Girls stand or sit outside; children paddle in the thick, foam-edged sludge that runs between the tents. The people living here are paid half the wages of Turkish workers; the work masters, who are usually Syrian themselves, take 10% of the wages as commission. Out of those wages the refugees have to pay rent for the land where they set up their tents, as well as extra for the use of water and electricity.

In a clearing in front of the tents, two sisters crouch in front of mud stoves cooking a communal lunch of fried potatoes and onion. They feed the fire with twigs and small chunks of plastic that produce bursts of thick white smoke. The elder sister, who is 19 and pregnant with her second child, squints but sits still in the acrid air. This baby, like her first, will be born into destitution.

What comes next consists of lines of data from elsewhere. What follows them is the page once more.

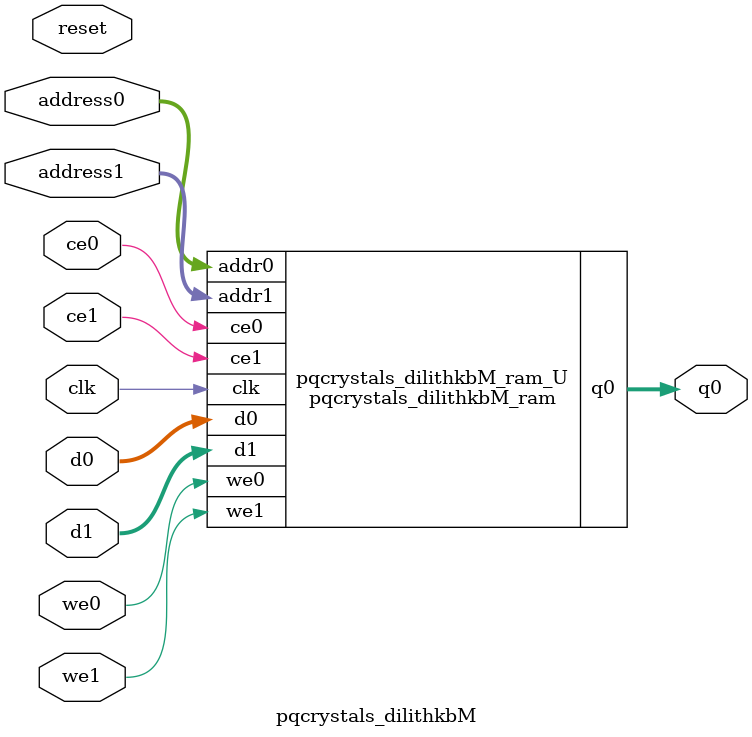
<source format=v>
`timescale 1 ns / 1 ps
module pqcrystals_dilithkbM_ram (addr0, ce0, d0, we0, q0, addr1, ce1, d1, we1,  clk);

parameter DWIDTH = 8;
parameter AWIDTH = 8;
parameter MEM_SIZE = 136;

input[AWIDTH-1:0] addr0;
input ce0;
input[DWIDTH-1:0] d0;
input we0;
output reg[DWIDTH-1:0] q0;
input[AWIDTH-1:0] addr1;
input ce1;
input[DWIDTH-1:0] d1;
input we1;
input clk;

(* ram_style = "block" *)reg [DWIDTH-1:0] ram[0:MEM_SIZE-1];




always @(posedge clk)  
begin 
    if (ce0) begin
        if (we0) 
            ram[addr0] <= d0; 
        q0 <= ram[addr0];
    end
end


always @(posedge clk)  
begin 
    if (ce1) begin
        if (we1) 
            ram[addr1] <= d1; 
    end
end


endmodule

`timescale 1 ns / 1 ps
module pqcrystals_dilithkbM(
    reset,
    clk,
    address0,
    ce0,
    we0,
    d0,
    q0,
    address1,
    ce1,
    we1,
    d1);

parameter DataWidth = 32'd8;
parameter AddressRange = 32'd136;
parameter AddressWidth = 32'd8;
input reset;
input clk;
input[AddressWidth - 1:0] address0;
input ce0;
input we0;
input[DataWidth - 1:0] d0;
output[DataWidth - 1:0] q0;
input[AddressWidth - 1:0] address1;
input ce1;
input we1;
input[DataWidth - 1:0] d1;



pqcrystals_dilithkbM_ram pqcrystals_dilithkbM_ram_U(
    .clk( clk ),
    .addr0( address0 ),
    .ce0( ce0 ),
    .we0( we0 ),
    .d0( d0 ),
    .q0( q0 ),
    .addr1( address1 ),
    .ce1( ce1 ),
    .we1( we1 ),
    .d1( d1 ));

endmodule


</source>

For some, the waiting eventually pays off. Down a cobbled alleyway, behind the Basmane train station, two young Syrian couples walk briskly carrying cheap plastic backpacks and lifejackets. They are met by a middle-aged man in a tattered leather jacket and black jeans, who beckons to them. They walk in single file behind him. The man has said there is a boat leaving tonight.

But for many refugees who cross the sea and make their way north, the Greek-Macedonian border is the end of the line – at least for now.

Shaima, a young teacher from Deir es-Zor in eastern Syria, lives at one end of an impromptu camp in an abandoned train station in Idomeni. Her family fled their home when rebels fighting the Assad regime laid siege to it in 2012.
They were not supporters of the Syrian regime but the siege and mortar shelling turned the small, beautiful city on the banks of the Euphrates river into a battered maze of sniper alleyways.


First they settled in Hesseke, north-eastern Syria, but when Isis came they fled further north into Turkey. Last year Shaima’s husband and her two older children walked to Germany. Now she is trying to catch up – but the road is closed. She is stranded.